На это Раношек лишь пожал плечами. И таким образом они решили стать
героями. Хотя на самом деле думали только о самолете. Итак, Раношек
приоткрывает то самое маленькое боковое окошко, чтобы видеть хоть
что-нибудь, а другим глазом смотрит на приборы. Внизу видны
посадочные огни — там аэродром. Садиться придется вслепую — по
приборам. — Знаете, мон ами, — вставил Франсуа Ларош, — одних
приборов, наверное, для такого дела маловато. У летчика должна быть
интуиция, «ощущение» взлетно-посадочной полосы, что ли. Иначе никак
не объяснить подобные происшествия. — Вы правы, дружище, и именно
это и случилось: Раношек скорее ощутил, чем увидел полосу. И
посадил самолет. По его словам, «Бофайтер» подпрыгнул, как
гигантский кенгуру, потом еще раз, и еще. Раношек ухитрился
затормозить, и под дикий визг «кенгуру» наконец остановился. Это
был аэродром в Эксетере, если вам интересно… — Кстати, а что
«Дорнье»? — полюбопытствовал французский летчик. — Известно ведь,
что многие пилоты записывали себе победы, а между тем «сбитые» ими
самолеты благополучно садились и через месяц, а то и на следующий
день вновь поднимались в небо. — Были разные способы подсчета
сбитых самолетов, — кивнул Уилберфорс Гастингс. — Например, у
русских и у финнов требовалось предоставить не только свидетельство
наземных частей, видевших падение вражеской машины, но и
какую-нибудь деталь сбитого вражеского самолета, желательно с
серийным номером. Немцы, а потом и американцы поступали проще:
кинофотопулемет зафиксировал вражескую машину, дым или трассу —
значит, сбито… Отсюда сотни сбитых самолетов на счету немецких асов
и всего десяток — на счету советских.
— Давайте вернемся к «Дорнье», — попросил Франсуа. — К одному
конкретному «До» — что с ним случилось? — Моряки Королевского
военно-морского флота подобрали несколько деталей этой машины, —
сообщил Уилберфорс Гастингс. — Так что он был сбит даже по
советским и финским стандартам.
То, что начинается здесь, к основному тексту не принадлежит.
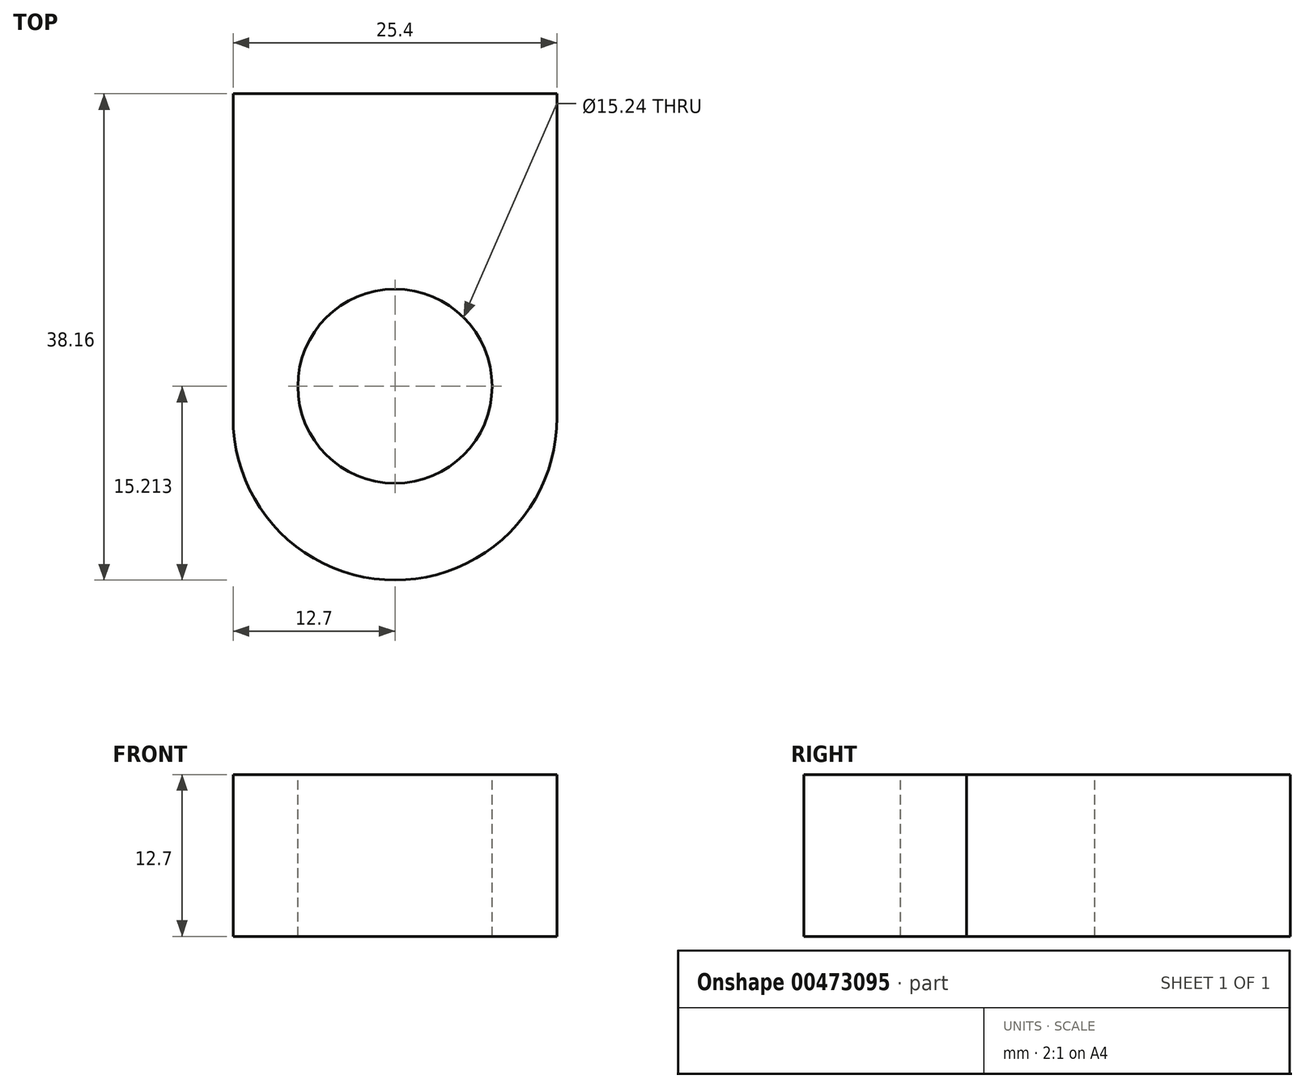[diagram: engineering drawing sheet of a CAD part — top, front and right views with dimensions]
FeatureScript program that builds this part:
annotation { "Feature Type Name" : "Feature", "Feature Type Description" : "" }
export const myFeature = defineFeature(function(context is Context, id is Id, definition is map)
    precondition{}
    {
        {
            var Q0;
            Q0=qCreatedBy(makeId("Top.planeOp"),FACE);
            var sketch = newSketch(context, id + "F0", { "sketchPlane" : qUnion([Q0])});
            skLineSegment(sketch, "E0.bottom", {"start": v(12.7, -12.7) * mm, "end": v(-12.7, -12.7) * mm});
            skLineSegment(sketch, "E0.top", {"start": v(12.7, 12.7) * mm, "end": v(-12.7, 12.7) * mm});
            skLineSegment(sketch, "E0.left", {"start": v(12.7, -12.7) * mm, "end": v(12.7, 12.7) * mm});
            skLineSegment(sketch, "E0.right", {"start": v(-12.7, -12.7) * mm, "end": v(-12.7, 12.7) * mm});
            skPoint(sketch, "E0.middle", {"position": v(0, 0) * mm});
            skSolve(sketch);
        }
        {
            var Q0;
            Q0=makeQuery(id+"F0.imprint","IMPRINT",FACE,{"disambiguationData":[TD([[makeQuery(id+"F0.imprint","IMPRINT",EDGE,{"derivedFrom":sQuery(id+"F0.wireOp",EDGE,"E0.bottom")}),-1.0]])]});
            extrude(context, id + "F1", {"entities" : qUnion([Q0]), "depth" : 12.7 * mm});
        }
        {
            var Q0;
            Q0=qCreatedBy(makeId("Top.planeOp"),FACE);
            var sketch = newSketch(context, id + "F2", { "sketchPlane" : qUnion([Q0])});
            skCircle(sketch, "E1", {"center": v(0, -12.76) * mm, "radius": 12.7 * mm});
            skSolve(sketch);
        }
        {
            var Q0;
            Q0 = qSketchRegion(id + "F2", true);
            extrude(context, id + "F3", {"entities" : qUnion([Q0]), "operationType" : NewBodyOperationType.ADD, "depth" : 12.7 * mm});
        }
        {
            var Q0;
            Q0=makeQuery(id+"F3.boolean.opBoolean","MERGE",FACE,{"derivedFrom":[makeQuery(id+"F1.opExtrude","CAP_FACE",FACE,{"disambiguationData":[OSD([sQuery(id+"F0.wireOp",EDGE,"E0.bottom"),sQuery(id+"F0.wireOp",EDGE,"E0.top"),sQuery(id+"F0.wireOp",EDGE,"E0.left"),sQuery(id+"F0.wireOp",EDGE,"E0.right")])],"isStart":false}),makeQuery(id+"F3.opExtrude","CAP_FACE",FACE,{"disambiguationData":[OSD([sQuery(id+"F2.wireOp",EDGE,"E1")])],"isStart":false})]});
            var sketch = newSketch(context, id + "F4", { "sketchPlane" : qUnion([Q0])});
            skCircle(sketch, "E2", {"center": v(0, -10.25) * mm, "radius": 7.62 * mm});
            skSolve(sketch);
        }
        {
            var Q0;
            Q0 = qSketchRegion(id + "F4", true);
            extrude(context, id + "F5", {"entities" : qUnion([Q0]), "operationType" : NewBodyOperationType.REMOVE, "endBound" : BoundingType.THROUGH_ALL, "oppositeDirection" : true, "depth" : 25.4 * mm});
        }
    });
Но еще одно доказательство его
плачевной судьбы пришло спустя годы. Исследователь войны в воздухе
над Европой в 1941-45 годах (книга «Die Einsatze des
Kamfgeschwaders 2» — то есть «Потери второго гешвадера») упоминает
налет в ночь на двадцать пятое сентября сорок второго года. Восемь
самолетов сбросили бомбы на графство Корнуолл; при этом один Do.217
был потерян в районе Кап-Корнуолл. Погиб весь экипаж: пилот
обер-лейтенант Хорст Боссе, наблюдатель унтер-офицер Вальтер Хёзе,
радист унтер-офицер Бернхард Ланг и бортинженер унтер-офицер
Бернхардт Сирус. Это они плеснули напоследок маслом «в лицо»
Герарду Раношеку… — Значит, все подтвердилось? — Франсуа Ларош
вздохнул. — Интересно, как спустя десятилетия «встречаются» бывшие
враги… уже на страницах книг. А что Раношек? Он пережил войну? — О
да, — кивнул Уилберфорс Гастингс. — В декабре сорок второго Триста
седьмая — «Филины» — получила «Москито». На этом самолете Раношек и
геройствовал. Интересно, что после войны он перебрался в Южную
Африку. — А как же Польша? — В Польше он побывал уже в
восьмидесятые годы. У поляков, воевавших в Англии, сложились
своеобразные отношения с коммунистическим правительством Польши.
Впрочем, в конце восьмидесятых мундир Раношека времен войны — с
польскими и британскими военными наградами — был передан музею
Войска Польского. В девяносто третьем году польский ас совершил
свой последний «полет» — в вечность… — И этот полет уже не был
«слепым», — вздохнул Франсуа. — Удивительные были люди! Но вы
правы, мон ами: если бы британцы не научили Раношека методу полета
по приборам, он бы — несмотря на всю свою интуицию пилота, — вряд
ли сумел бы посадить «Бофайтер» буквально с закрытыми глазами. —
Мастерство, интуиция плюс приборы, — заключил Уилбефорс Гастингс. —
И немного везения, — добавил Франсуа Ларош.